• _TEXTAUSZUG_:
◇ ◇ ◇
Heute morgen entschied die Delegation, dass uns als einzige Möglichkeit blieb, zum Hafen von
Formogossa im Norden Zyperns unter türkischer Aufsicht zu kommen und von dort aus mit einem
Schnellboot zu unserem Treffpunkt zu gelangen. Natürlich ist das unter türkischer Besatzung
stehende Nordzypern eine sehr große politische Frage für unsere Koalition, die aus Türken,
Griechen und Zyprioten besteht. Und unsere Delegation auszuschicken, um ein Boot am Hafen
von Formogossa zu nehmen, das immer noch unter UN-Embargo steht, ist sogar eine äußert
heikle politische Frage. Dies hätte dem griechischen und zypriotischen Teil unserer Koalition
den Rücken brechen können. Beinahe tat es das auch. Jedoch das Gegenteil trat ein.
Unsere Koalition hielt. Dies ist die leitende regierende Partei Zyperns, die zu spalten
versucht, und die sieben griechischen und zypriotischen Parlamentsabgeordneten, die zur Koalition
gehörten und nicht in den Norden Zypern gehen konnten, sind wütend auf die zyprische Regierung.
Eine riesige Debatte wird momentan in Griechenland und Zypern über die Vorgänge und über
unsere Flotille nach Gaza geführt. In ein oder zwei Stunden wird 80% unserer Delegation aus
Parlamentsabgeordneten auf unsere Schiffe kommen und wir werden wie geplant nach Gaza segeln.
Wir können also sagen, dass Israel in beiden Punkten seines Plans, den es durchzuführen versucht
hat, verloren hat.
◇ ◇ ◇
• _DATENSATZINHALT_:
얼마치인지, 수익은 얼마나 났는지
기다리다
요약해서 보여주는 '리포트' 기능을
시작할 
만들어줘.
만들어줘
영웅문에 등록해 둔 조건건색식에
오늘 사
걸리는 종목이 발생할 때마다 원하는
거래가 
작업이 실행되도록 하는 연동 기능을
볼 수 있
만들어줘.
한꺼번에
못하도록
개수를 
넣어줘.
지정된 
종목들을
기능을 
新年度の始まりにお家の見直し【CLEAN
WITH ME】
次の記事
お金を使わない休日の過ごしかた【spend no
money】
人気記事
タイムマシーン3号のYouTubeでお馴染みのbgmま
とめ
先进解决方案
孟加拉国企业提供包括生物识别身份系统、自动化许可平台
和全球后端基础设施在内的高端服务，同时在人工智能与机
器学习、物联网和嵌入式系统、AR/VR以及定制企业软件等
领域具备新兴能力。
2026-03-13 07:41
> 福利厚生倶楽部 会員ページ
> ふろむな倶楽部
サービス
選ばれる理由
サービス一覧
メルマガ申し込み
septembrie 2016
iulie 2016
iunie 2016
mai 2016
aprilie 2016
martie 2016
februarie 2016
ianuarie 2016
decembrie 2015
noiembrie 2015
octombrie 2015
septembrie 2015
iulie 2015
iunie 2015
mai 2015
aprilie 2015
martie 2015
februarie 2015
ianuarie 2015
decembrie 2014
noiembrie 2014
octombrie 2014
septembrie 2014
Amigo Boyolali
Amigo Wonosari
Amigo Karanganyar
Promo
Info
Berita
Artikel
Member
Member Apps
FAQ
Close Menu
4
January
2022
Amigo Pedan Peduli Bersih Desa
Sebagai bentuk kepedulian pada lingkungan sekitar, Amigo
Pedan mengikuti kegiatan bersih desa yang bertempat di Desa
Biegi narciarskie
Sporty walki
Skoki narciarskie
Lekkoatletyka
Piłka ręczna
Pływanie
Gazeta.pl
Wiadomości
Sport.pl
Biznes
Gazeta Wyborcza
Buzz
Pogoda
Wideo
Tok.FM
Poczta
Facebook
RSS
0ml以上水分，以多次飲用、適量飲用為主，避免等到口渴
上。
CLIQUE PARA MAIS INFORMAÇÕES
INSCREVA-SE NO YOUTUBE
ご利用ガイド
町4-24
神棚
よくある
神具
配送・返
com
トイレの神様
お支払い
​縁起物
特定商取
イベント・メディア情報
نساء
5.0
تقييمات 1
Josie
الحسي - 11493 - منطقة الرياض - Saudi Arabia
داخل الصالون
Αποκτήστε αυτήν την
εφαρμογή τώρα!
◇ ◇ ◇
• _ARBEITSAUFTRAG 1_: Aus welchen Gruppen setzt sich die Koalition laut dem Bericht über die Gaza-Flottille zusammen? Nenne alle.
• _ARBEITSAUFTRAG 2_: Führe den Bericht über die Gaza-Flottille im Anschluss an seinen letzten Satz weiter.
Das Material wird zur Bearbeitung nicht benötigt.

• _LÖSUNG 1_: Türken, Griechen, Zyprioten

• _LÖSUNG 2_:
In wenigen Stunden wird der letzte und ausschlaggebende Abschnitt beginnen, nämlich wenn wir
die Gewässer Gazas erreichen. Natürlich wäre es materiell ein leichtes für Israel, uns anzuhalten
und festzunehmen, jedoch die politischen Kosten für Israel bei dieser Rechnung wären immens.
So immens, weil alle Tricks und Fallen, die sie uns in den Weg zu legen versuchten, genau eines
schaffen, nämlich mehr und mehr die Aufmerksamkeit der Menschen auf der ganzen Welt auf
unsere Flotille und auf die Situation in Gaza zu richten. Und von all dem können wir etwas lernen,
nämlich dass die Angst nicht auf unserer, sondern auf Israels Seite ist. Sie fürchten uns, weil wir
den Zorn der Menschen auf der ganzen Erde repräsentieren. Menschen, die empört sind über das,
was der kriminelle Staat Israel den Palästinensern antut und allen Friedliebenden, die es wagen,
sich auf die Seite der Unterdrückten zu stellen. Sie fürchten uns, weil sie wissen, dass in naher
Zukunft noch mehr Schiffe nach Gaza kommen werden, weil sich jeden Tag mehr und mehr
Menschen dem Boykott Israels anschließen.

Thomas Sommer-Houdeville, CCIPPP


aktuelle Infos mit Livestream-video von Bord des türkischen Schiffes Mavi Marmara

 http://gazafreedommarch.org/cms/en/news/View/10-05-30/Video_Gaza-bound_a...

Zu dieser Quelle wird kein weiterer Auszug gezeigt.